He drank cow blood with the Maasai of Africa, rode a horse from Minnesota to Oregon, and lived with a 750-pound bear, but one of the scariest moments for author Ben Mikaelsen was sneaking into a girls’ locker room in the middle of the night in Montana to take a shower.“Kids say, ‘Your stories are so real,’ and I say, ‘Yeah, I did it,’ ” explains the award-winning author.
The shower was research for his book-in-progress about a seventh-grade girl who loses her parents and tries to live in her school library. He got permission to spend the night at Belgrade Middle School to do the things she might — sneak food from the cafeteria, sleep on the floor and hide from custodians. Although she’s a seventh-grader the girl can only read picture books. That’s something Mikaelsen didn’t have to research, he lived it.
Today Mikaelsen, 60, says he can go to just about any city in the U.S., walk into the library, and talk to kids who have read his books. This weekend he’ll sign books at the Art Under the Elms Family Fun Fair in Lewiston.
“The last 25 years are almost a pinch-yourself experience,” says the author who lives in Bozeman, Mont.
His most recognized books are “Touching Spirit Bear” and “Petey.” “Petey,” about a boy with cerebral palsy who grows up in an insane asylum, has been optioned for the big screen under the title “A Voice from an Empty Room.”
Now in its second million in sales, “Touching Spirit Bear” follows a violent teenager banished to an Alaskan island for Circle Justice, a system based on American Indian traditions that attempts to help offender, victim and community. On the island, the boy is mauled by a bear. The book tackles themes of anger, revenge, bullying and healing.
The Affect of “Touching Spirit Bear”
Not a week goes by, Mikaelsen says, that he does not receive an email or letter about the book. Recently he was told that adult prisoners in Connecticut who read it get two more hours in the yard.
“That’s one of 2,000 things. I never could have imagined that when I was penning this novel 12 years ago in a log house in Montana.” Mikaelsen says.
The book was inspired by a bear Mikaelsen adopted as a cub. Buffy was a former research animal that lived with the author for 26 years, until his death in 2010. Mikaelsen, who’d spent some time studying bears as a volunteer, raised the animal like a child, spending four or five hours a day with him outside his pen.
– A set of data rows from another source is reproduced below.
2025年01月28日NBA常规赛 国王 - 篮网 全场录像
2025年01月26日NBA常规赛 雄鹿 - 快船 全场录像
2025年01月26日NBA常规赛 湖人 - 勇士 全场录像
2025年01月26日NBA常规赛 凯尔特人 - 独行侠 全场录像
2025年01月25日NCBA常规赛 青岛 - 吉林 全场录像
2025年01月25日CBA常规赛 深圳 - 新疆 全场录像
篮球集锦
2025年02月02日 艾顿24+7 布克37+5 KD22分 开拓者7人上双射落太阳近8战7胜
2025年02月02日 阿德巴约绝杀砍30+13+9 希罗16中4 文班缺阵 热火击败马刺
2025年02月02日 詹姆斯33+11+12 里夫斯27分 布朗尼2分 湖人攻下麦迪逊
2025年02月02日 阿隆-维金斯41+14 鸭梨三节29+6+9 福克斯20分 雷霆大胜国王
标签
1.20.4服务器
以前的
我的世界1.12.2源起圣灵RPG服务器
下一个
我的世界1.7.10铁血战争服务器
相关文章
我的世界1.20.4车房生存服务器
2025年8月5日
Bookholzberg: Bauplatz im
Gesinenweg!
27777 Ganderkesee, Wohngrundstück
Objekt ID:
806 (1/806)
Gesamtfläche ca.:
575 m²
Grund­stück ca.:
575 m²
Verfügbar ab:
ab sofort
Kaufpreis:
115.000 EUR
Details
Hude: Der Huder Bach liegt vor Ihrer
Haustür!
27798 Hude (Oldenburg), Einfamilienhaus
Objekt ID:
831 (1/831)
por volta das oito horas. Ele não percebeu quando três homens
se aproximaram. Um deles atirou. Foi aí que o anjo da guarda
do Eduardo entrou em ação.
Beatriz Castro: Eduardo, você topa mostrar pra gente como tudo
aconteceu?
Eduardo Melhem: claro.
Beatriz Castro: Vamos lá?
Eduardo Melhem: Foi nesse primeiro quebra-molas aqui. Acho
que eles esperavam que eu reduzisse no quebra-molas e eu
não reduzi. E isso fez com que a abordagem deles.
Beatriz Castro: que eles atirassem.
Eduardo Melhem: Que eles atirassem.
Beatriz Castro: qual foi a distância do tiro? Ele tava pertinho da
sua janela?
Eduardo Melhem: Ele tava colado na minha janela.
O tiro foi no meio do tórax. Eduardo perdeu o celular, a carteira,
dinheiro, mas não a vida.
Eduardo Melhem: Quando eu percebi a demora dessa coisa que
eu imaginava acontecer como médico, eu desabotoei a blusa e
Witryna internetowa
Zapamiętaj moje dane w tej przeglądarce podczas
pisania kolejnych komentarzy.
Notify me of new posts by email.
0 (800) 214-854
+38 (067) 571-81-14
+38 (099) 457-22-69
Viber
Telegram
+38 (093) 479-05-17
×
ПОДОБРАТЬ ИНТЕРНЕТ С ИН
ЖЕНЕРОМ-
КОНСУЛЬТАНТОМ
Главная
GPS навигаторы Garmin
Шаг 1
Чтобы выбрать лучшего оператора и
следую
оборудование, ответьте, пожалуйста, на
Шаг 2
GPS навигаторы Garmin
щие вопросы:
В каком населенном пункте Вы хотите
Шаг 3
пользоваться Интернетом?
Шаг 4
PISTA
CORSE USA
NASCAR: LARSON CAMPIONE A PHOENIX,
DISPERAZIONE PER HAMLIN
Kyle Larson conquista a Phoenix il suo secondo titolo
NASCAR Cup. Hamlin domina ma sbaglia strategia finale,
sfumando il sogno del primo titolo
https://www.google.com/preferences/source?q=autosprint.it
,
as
Mikaelsen noticed the bear’s mood reflected his.
“If I was silly, he was silly. If I was rough, he was rough, and boy could he be rough. If I was sad, he’d rest his chin on my shoulder and he was the saddest bear. But when I was angry, those were the mornings he was dangerous.”
This became the lesson for his most popular book. The bear was a metaphor for life. How you treat him is how he treats you.
A Traumatic Childhood
Mikaelsen draws from his own traumatic childhood to bring his young characters to life. Raised in South America where his parents were missionaries, he was not sent to school or home schooled until he was in fourth grade.
“Their work was so important to them that we, tragically, the children in our family, became phantom kids,” he says.
When he did go to school he was so behind he was ridiculed and bullied by other children. In middle school in the U.S., every paper came back with a “D” or an “F.” He didn’t think of himself as a writer, even though he spent nights under the covers scribbling down stories, “pouring my heart out to a blank white nothing,” he says.
In college, his English comprehension was at a fifth-grade level, according to his SAT scores, but a professor told him he had a gift and needed to be a writer. The words gave him purpose.
Years later at a writer’s conference an old man approached to say he was enchanted by his stories. When Mikaelsen asked if he was a writer, the man said no, he was a doodler. He drew cartoons. When Mikaelsen asked if he might recognize his work the man said he had a little cartoon called “Peanuts.”
“I was talking to Charles Schulz. … I floated on air the next two years until my first novel was finished,” Mikaelsen says.
Because of his past Mikaelsen has a special empathy for kids who are behind and struggling. He speaks to students and teachers around the country. He believes his books can help “take the speed bumps out of life for kids” and that is what he has to offer this world.
“I think there’s a hundred different ways to be genius. I think every child in their way is genius,” he says. “As a society, we only recognize five or six different ways. One of the worst lessons you can teach a child is to have them believe in their heart they’re not gifted.”
if you go
Who: Author Ben Mikaelsen
Where: Art Under the Elms, Family Fun Fair, Lewis-Clark State College
When: Noon to 6 p.m. Friday, April 26; 10 a.m. to 6 p.m. Saturday, April 27; 10 a.m. to 4 p.m. Sunday, April 28.
Cost: Admission to the festival is $3 for a three-day pass; children 5 and younger admitted free
Of Note: Mikaelsen’s wife, Connie, of Vino Dishes is one of the artisans at Art Under the Elms.